Sister Mine
- Author: Tawni O'Dell
- Language: English
- Genre: Novel
- Publisher: Random House
- Publication date: 13 March 2007
- Publication place: United States
- Pages: 416 pp (first edition, hardback)
- ISBN: 0-307-35167-X
- OCLC: 176953586
- Preceded by: Coal Run (June 2004); Back Roads (January 2000)

= Sister Mine =

2007 novel by Tawni O'Dell

Sister Mine is a 2007 novel by the American writer Tawni O'Dell.

==Plot introduction==
In the coal-mining country of Western Pennsylvania outside of Pittsburgh, the fictional locale of Jolly Mount is home to Shae-Lynn Penrose. Two years ago, five of her miner friends were catapulted to media stardom when they were rescued after surviving four days trapped in a mine. As the men struggle to come to terms with their ordeal, along with the fallout of their short-lived celebrity, Shae-Lynn finds herself facing her relationship with her brutal father, her conflicted passion for one of the miners, and the hidden identity of the man who fathered her son.

==Plot summary==
Shae-Lynn Penrose drives a cab in a town where no one needs a cab—but plenty of people need rides. A former police officer with a closet full of miniskirts, a recklessly sharp tongue, and a tendency to deal with men by either beating them up or taking them to bed, she has spent years carving out a life for herself and her son in Jolly Mount, Pennsylvania, the coal-mining town where she grew up.

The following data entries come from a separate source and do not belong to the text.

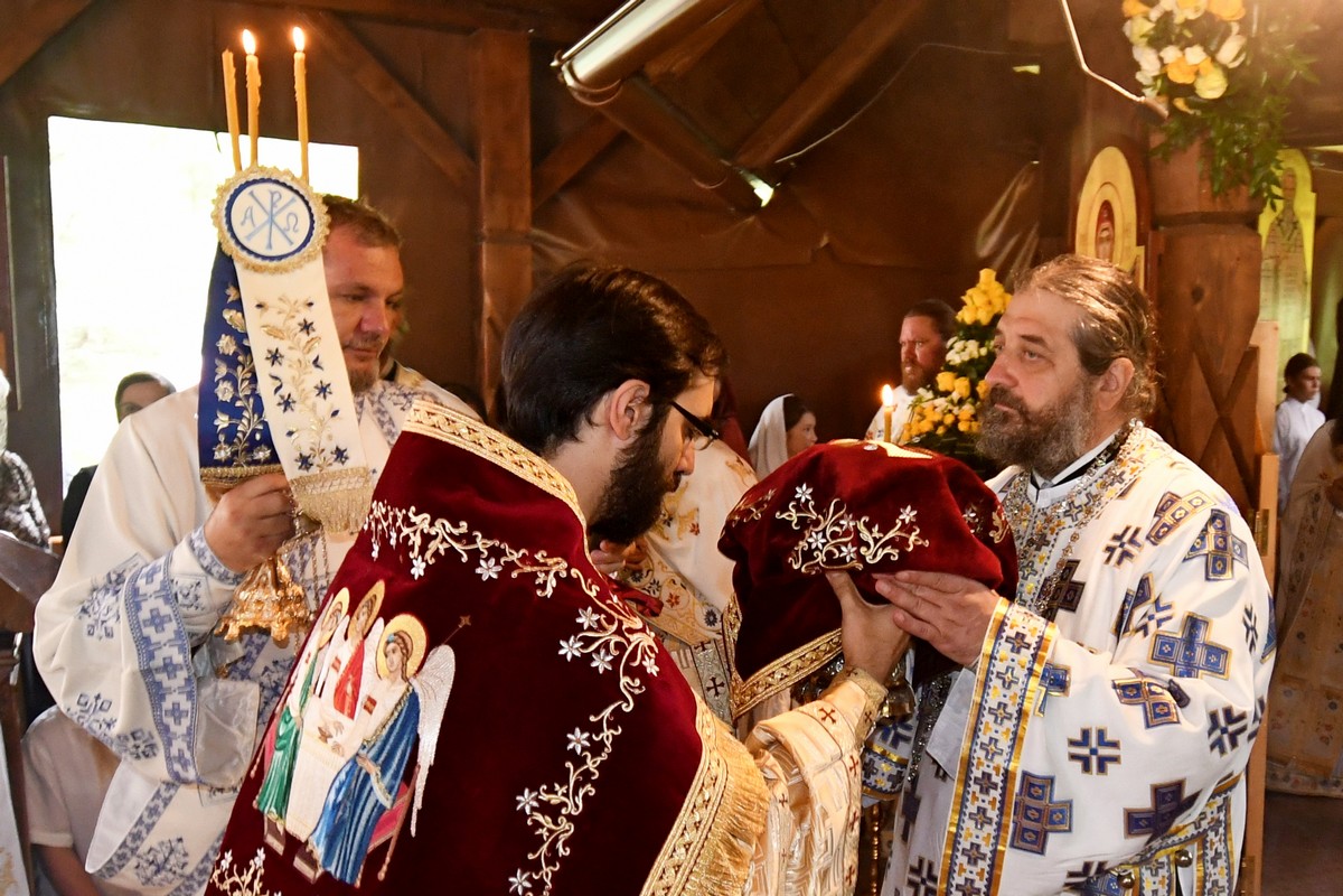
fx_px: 560
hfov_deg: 100.4
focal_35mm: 15
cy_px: 448
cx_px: 672
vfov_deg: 77.3
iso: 1250
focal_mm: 10
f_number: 4.5
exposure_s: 1/30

When the younger sister Shae-Lyn thought was dead arrives on her doorstep followed closely by a gun-wielding Russian gangster, a shady New York lawyer, and a desperate Connecticut housewife, Shae-Lynn is forced to grapple with the horrible truth she discovers about the life her sister's been living, and one ominous question: will her return result in a monstrous act of greed, or one of sacrifice?